Reproduce every line of the material below exactly. No pictures belong in the copy.

Data section:
○ ○ ○ ○

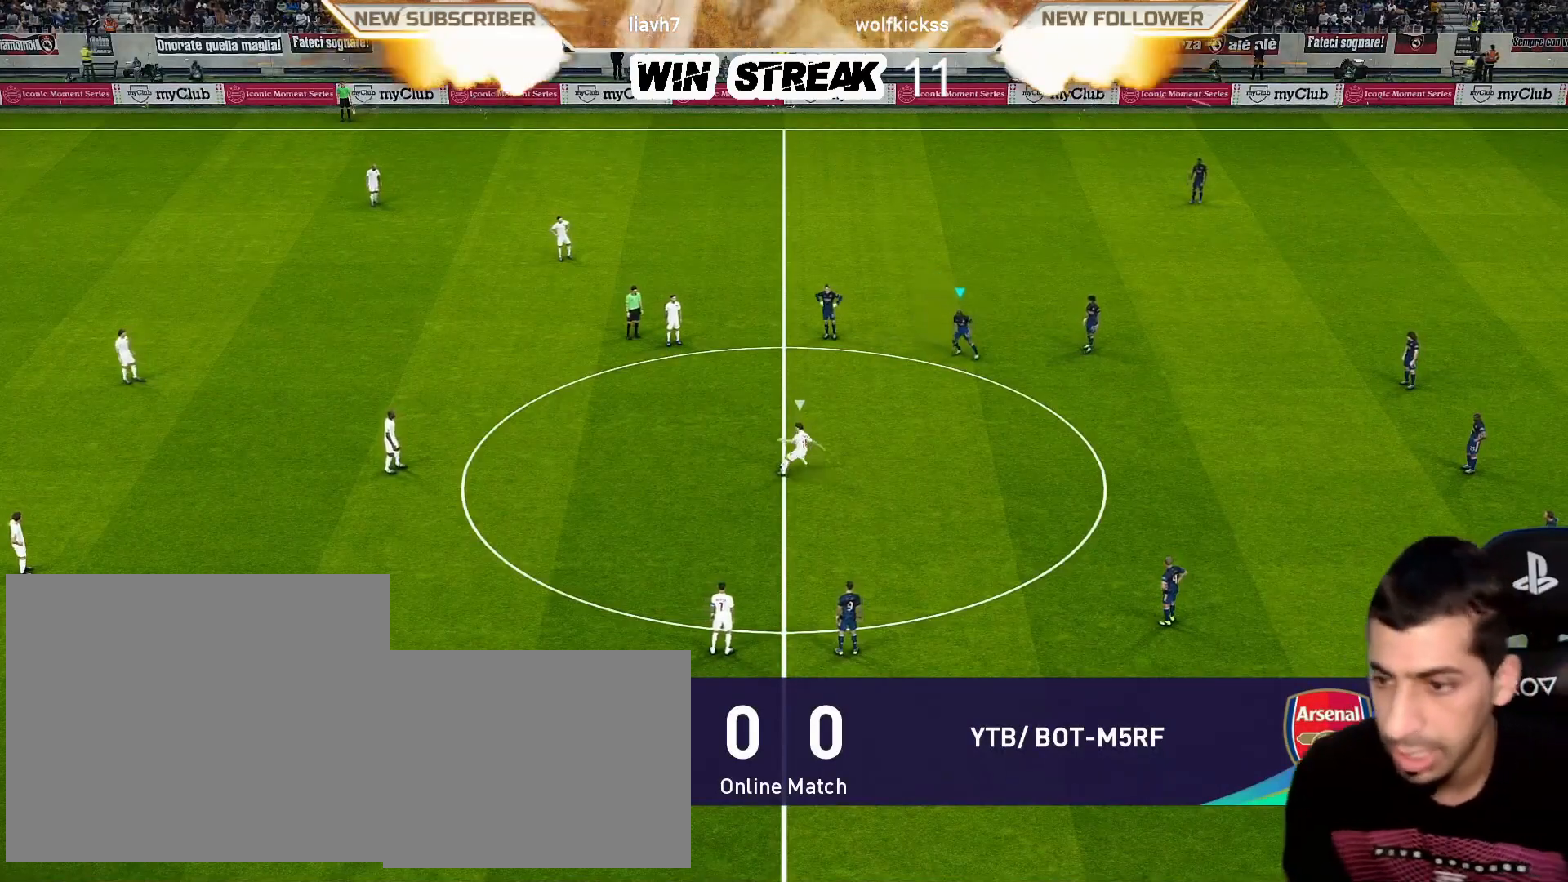
{"buttons": ["SQUARE", "R1"], "left_stick": "down-left", "right_stick": "center", "events": [[67, "R1", "down"], [67, "left_stick", "down-left"]]}
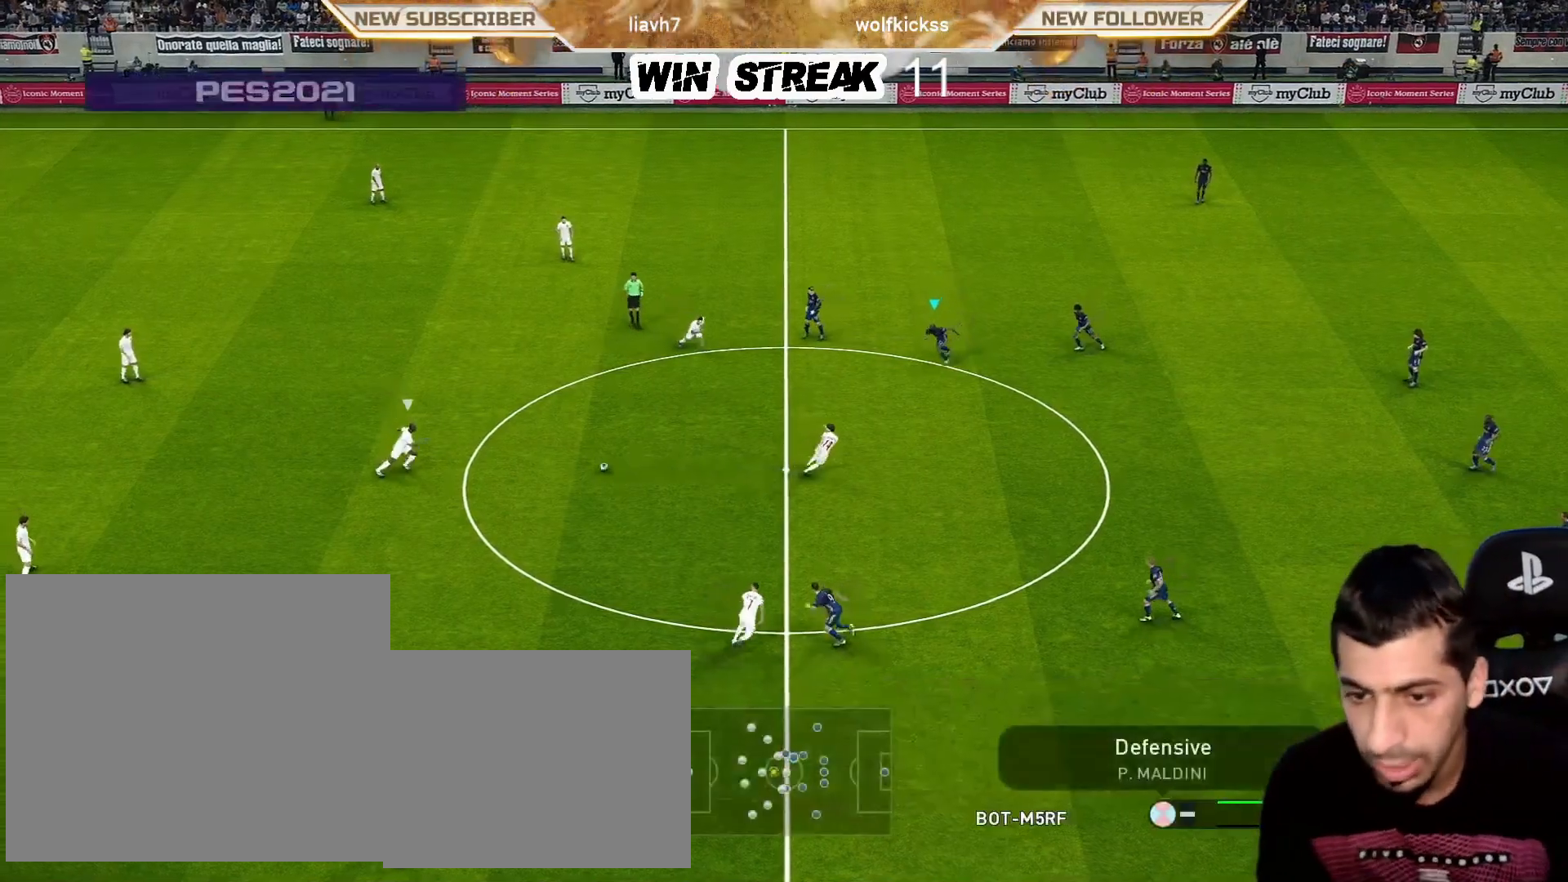
{"buttons": ["SQUARE", "R1"], "left_stick": "down-left", "right_stick": "center", "events": []}
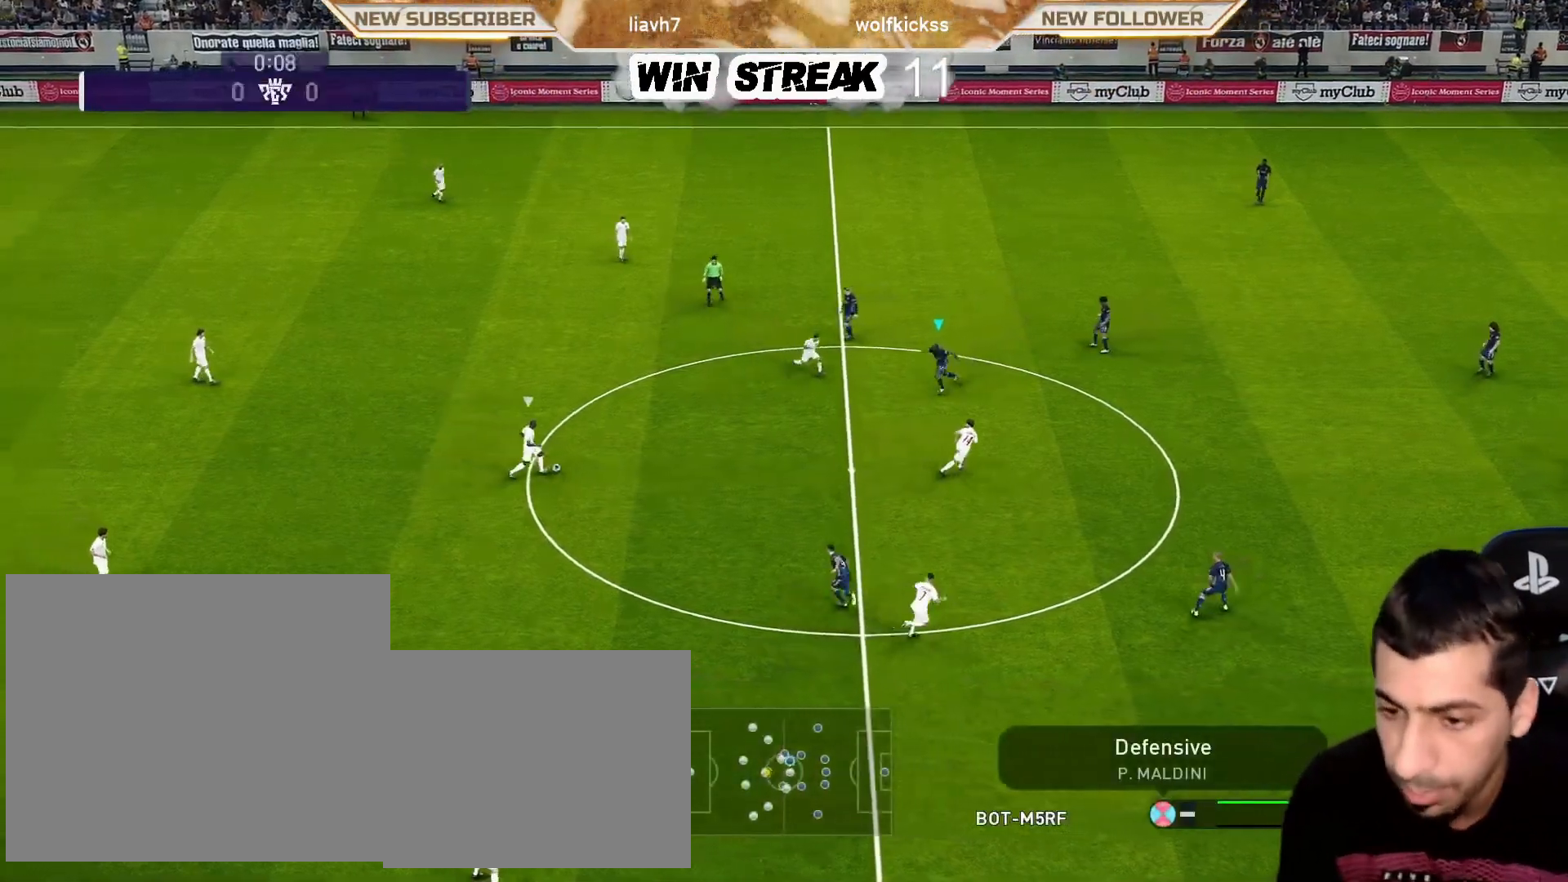
{"buttons": ["SQUARE", "R1"], "left_stick": "down-right", "right_stick": "center", "events": [[167, "left_stick", "down"], [300, "left_stick", "down-right"]]}
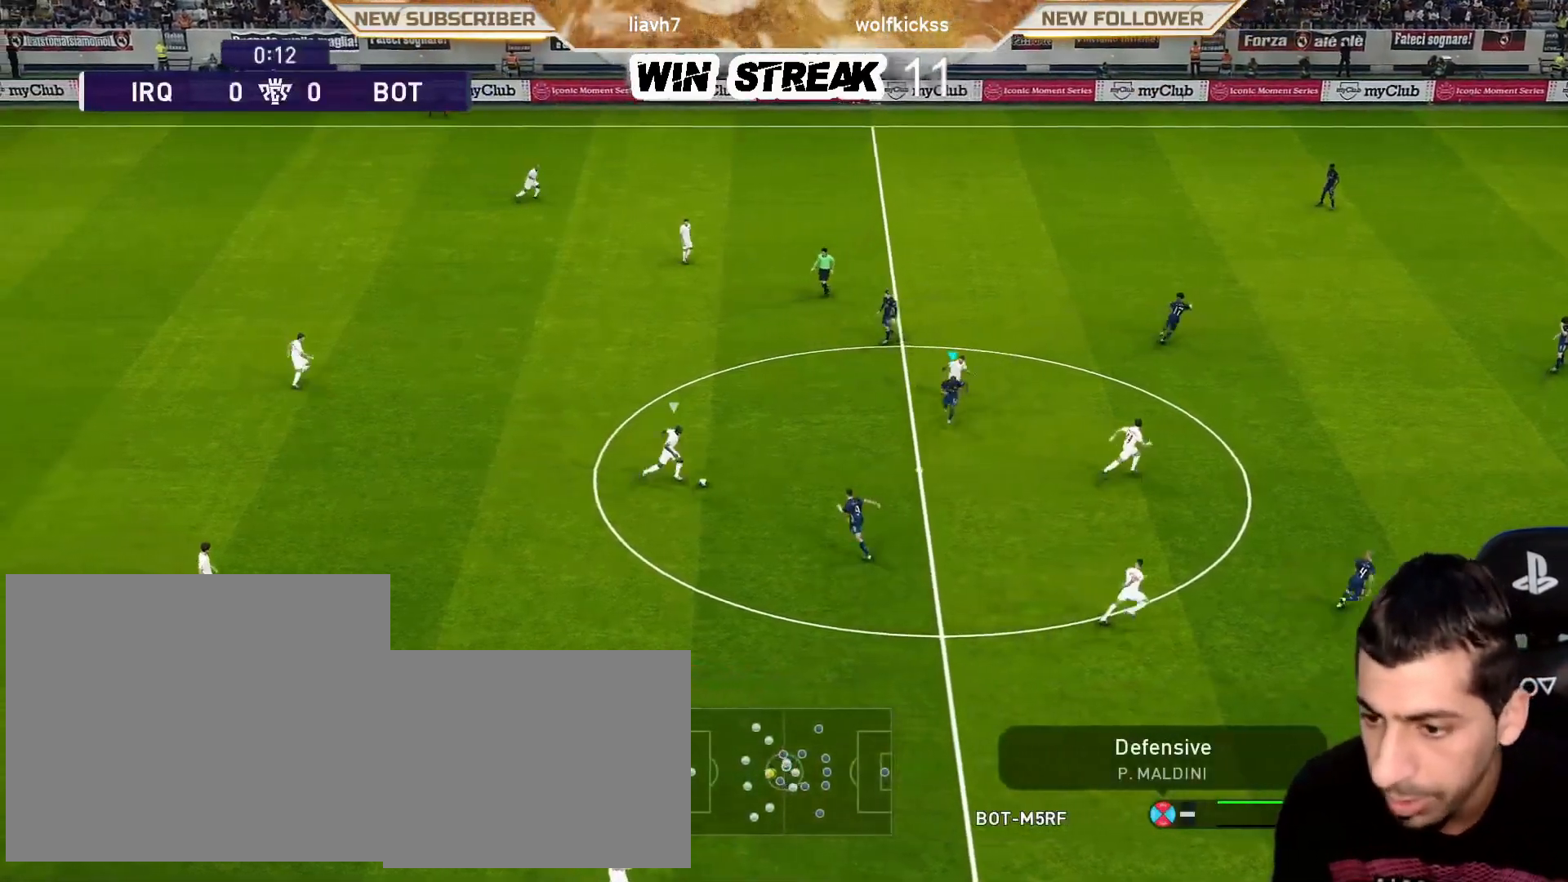
{"buttons": ["SQUARE", "R1"], "left_stick": "down-right", "right_stick": "center", "events": []}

○ ○ ○ ○

Output for this exercise:
{"buttons": ["SQUARE", "R1"], "left_stick": "down-left", "right_stick": "center", "events": [[67, "R1", "down"], [67, "left_stick", "down-left"]]}
{"buttons": ["SQUARE", "R1"], "left_stick": "down-left", "right_stick": "center", "events": []}
{"buttons": ["SQUARE", "R1"], "left_stick": "down-right", "right_stick": "center", "events": [[167, "left_stick", "down"], [300, "left_stick", "down-right"]]}
{"buttons": ["SQUARE", "R1"], "left_stick": "down-right", "right_stick": "center", "events": []}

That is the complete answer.